→ What this task involves: Go through the entries below and print, exactly, the lines starting at the one with "More static. I" and ending at the one with "# Bulk Importing", keeping both ends and no others.

──────

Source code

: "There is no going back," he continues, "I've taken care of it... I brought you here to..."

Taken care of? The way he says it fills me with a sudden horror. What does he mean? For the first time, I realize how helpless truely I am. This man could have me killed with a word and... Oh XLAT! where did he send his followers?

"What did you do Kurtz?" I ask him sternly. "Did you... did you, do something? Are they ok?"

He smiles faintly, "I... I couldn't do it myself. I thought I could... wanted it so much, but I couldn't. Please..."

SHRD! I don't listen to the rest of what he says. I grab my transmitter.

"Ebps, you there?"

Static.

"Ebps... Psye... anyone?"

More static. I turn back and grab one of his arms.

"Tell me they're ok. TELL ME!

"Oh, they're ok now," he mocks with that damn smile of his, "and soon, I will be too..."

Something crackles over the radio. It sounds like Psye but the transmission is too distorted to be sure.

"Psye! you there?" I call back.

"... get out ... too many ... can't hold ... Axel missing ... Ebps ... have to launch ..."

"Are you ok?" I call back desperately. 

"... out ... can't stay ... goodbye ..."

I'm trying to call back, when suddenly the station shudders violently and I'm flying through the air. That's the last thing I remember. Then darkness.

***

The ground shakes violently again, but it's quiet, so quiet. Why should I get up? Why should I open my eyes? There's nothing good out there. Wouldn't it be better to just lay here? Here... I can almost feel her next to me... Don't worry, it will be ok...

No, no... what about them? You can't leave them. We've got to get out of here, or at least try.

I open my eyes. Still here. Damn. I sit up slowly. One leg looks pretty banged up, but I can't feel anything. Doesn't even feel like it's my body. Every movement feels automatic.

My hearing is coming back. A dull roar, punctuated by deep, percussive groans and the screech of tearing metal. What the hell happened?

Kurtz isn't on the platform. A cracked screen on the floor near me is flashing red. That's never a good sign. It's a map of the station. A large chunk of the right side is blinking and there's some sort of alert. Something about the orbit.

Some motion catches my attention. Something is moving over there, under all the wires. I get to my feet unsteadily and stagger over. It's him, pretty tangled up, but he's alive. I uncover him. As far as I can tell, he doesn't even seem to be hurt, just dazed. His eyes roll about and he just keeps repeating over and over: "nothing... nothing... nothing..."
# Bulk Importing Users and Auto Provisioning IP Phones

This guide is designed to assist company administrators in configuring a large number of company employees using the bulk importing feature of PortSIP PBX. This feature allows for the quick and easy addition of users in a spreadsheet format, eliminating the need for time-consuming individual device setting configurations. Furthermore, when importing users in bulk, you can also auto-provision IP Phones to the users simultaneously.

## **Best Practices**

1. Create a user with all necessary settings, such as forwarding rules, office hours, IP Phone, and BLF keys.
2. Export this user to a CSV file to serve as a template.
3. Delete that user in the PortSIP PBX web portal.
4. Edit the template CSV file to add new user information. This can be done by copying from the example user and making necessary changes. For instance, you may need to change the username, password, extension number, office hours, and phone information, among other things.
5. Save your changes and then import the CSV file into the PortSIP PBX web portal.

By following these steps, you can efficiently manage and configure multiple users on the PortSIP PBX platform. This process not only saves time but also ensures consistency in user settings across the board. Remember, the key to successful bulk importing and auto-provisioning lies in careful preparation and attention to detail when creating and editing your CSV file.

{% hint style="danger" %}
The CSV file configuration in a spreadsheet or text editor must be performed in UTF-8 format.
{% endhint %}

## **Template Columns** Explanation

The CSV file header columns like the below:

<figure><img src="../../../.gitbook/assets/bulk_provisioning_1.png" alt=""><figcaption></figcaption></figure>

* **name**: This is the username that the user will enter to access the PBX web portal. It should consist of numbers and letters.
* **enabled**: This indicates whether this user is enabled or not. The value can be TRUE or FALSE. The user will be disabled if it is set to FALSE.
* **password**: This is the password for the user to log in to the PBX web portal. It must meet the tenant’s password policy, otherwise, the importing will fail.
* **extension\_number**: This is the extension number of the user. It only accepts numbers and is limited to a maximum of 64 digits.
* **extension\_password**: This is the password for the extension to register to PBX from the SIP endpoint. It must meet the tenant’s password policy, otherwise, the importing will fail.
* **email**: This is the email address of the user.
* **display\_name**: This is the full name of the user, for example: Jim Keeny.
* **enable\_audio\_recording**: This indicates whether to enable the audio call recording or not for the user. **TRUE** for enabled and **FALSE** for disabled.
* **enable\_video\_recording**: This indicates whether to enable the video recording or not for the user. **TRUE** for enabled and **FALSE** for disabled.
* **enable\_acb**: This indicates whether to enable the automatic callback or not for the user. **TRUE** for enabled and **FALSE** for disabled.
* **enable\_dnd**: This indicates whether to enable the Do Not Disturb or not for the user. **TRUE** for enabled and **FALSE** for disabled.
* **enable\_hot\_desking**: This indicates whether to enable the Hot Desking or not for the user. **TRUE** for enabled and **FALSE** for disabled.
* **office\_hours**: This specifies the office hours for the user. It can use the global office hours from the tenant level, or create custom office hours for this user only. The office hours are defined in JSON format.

──────

→ Reply to the task:
More static. I turn back and grab one of his arms.

"Tell me they're ok. TELL ME!

"Oh, they're ok now," he mocks with that damn smile of his, "and soon, I will be too..."

Something crackles over the radio. It sounds like Psye but the transmission is too distorted to be sure.

"Psye! you there?" I call back.

"... get out ... too many ... can't hold ... Axel missing ... Ebps ... have to launch ..."

"Are you ok?" I call back desperately. 

"... out ... can't stay ... goodbye ..."

I'm trying to call back, when suddenly the station shudders violently and I'm flying through the air. That's the last thing I remember. Then darkness.

***

The ground shakes violently again, but it's quiet, so quiet. Why should I get up? Why should I open my eyes? There's nothing good out there. Wouldn't it be better to just lay here? Here... I can almost feel her next to me... Don't worry, it will be ok...

No, no... what about them? You can't leave them. We've got to get out of here, or at least try.

I open my eyes. Still here. Damn. I sit up slowly. One leg looks pretty banged up, but I can't feel anything. Doesn't even feel like it's my body. Every movement feels automatic.

My hearing is coming back. A dull roar, punctuated by deep, percussive groans and the screech of tearing metal. What the hell happened?

Kurtz isn't on the platform. A cracked screen on the floor near me is flashing red. That's never a good sign. It's a map of the station. A large chunk of the right side is blinking and there's some sort of alert. Something about the orbit.

Some motion catches my attention. Something is moving over there, under all the wires. I get to my feet unsteadily and stagger over. It's him, pretty tangled up, but he's alive. I uncover him. As far as I can tell, he doesn't even seem to be hurt, just dazed. His eyes roll about and he just keeps repeating over and over: "nothing... nothing... nothing..."
# Bulk Importing Users and Auto Provisioning IP Phones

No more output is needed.